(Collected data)
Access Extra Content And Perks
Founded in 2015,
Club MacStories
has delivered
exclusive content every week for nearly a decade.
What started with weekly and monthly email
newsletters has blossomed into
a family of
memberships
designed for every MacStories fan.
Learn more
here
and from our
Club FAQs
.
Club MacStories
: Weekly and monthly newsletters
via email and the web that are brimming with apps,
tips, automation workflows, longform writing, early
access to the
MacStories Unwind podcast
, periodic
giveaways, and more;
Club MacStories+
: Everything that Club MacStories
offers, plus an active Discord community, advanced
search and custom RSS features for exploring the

...

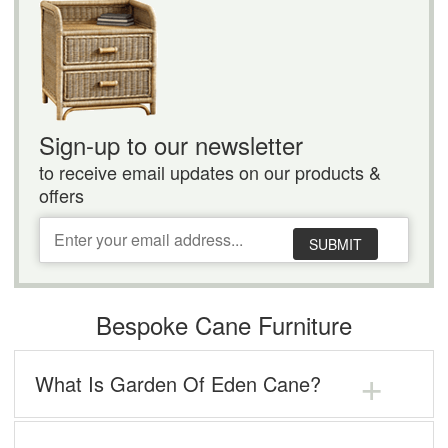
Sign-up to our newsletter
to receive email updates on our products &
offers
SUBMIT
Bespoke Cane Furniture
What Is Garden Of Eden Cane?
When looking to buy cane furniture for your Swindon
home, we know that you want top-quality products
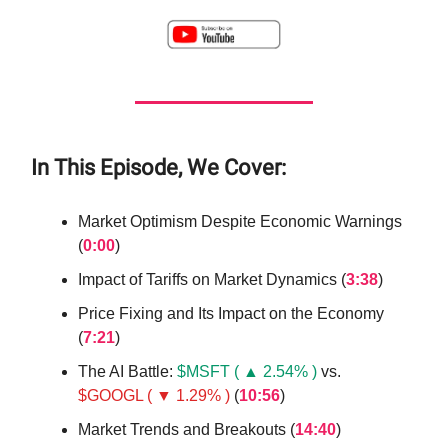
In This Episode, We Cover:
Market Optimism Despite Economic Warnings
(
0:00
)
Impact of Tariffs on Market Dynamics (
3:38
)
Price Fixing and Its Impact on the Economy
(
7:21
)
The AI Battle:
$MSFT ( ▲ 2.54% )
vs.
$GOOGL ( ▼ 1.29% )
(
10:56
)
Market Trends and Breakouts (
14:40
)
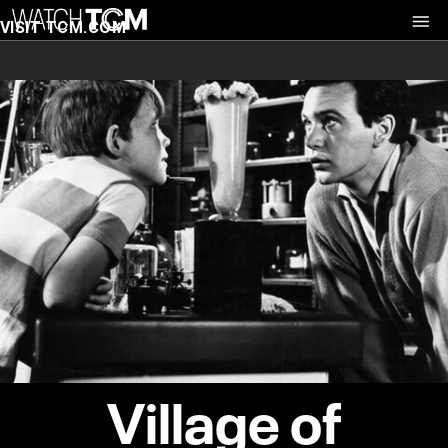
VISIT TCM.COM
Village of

---

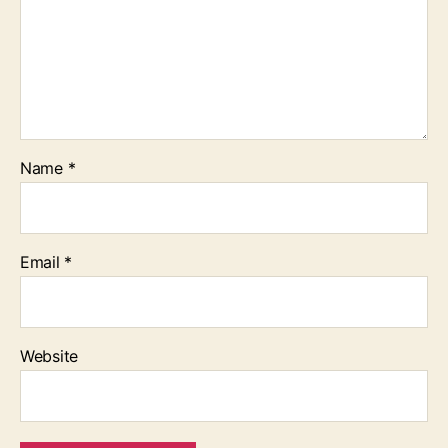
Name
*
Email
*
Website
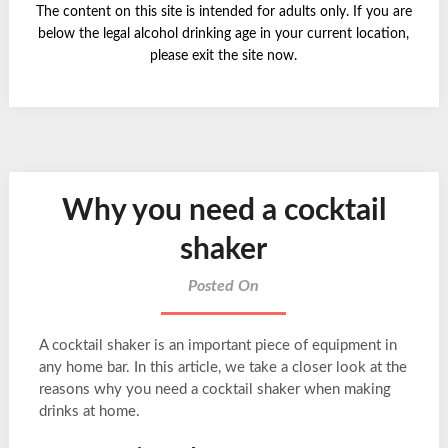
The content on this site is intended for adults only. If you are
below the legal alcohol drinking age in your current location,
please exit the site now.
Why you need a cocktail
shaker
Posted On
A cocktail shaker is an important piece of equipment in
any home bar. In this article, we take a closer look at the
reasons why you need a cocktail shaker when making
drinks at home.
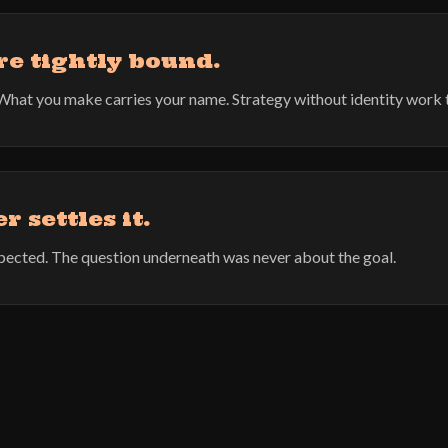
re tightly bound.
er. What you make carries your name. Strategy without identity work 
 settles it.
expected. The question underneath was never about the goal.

Problem to solve »
Return the stretch of the material from the line containing "Access Extra Content And Perks" through the line containing "memberships", reproducing each line without any change.

Answer space »
Access Extra Content And Perks
Founded in 2015,
Club MacStories
has delivered
exclusive content every week for nearly a decade.
What started with weekly and monthly email
newsletters has blossomed into
a family of
memberships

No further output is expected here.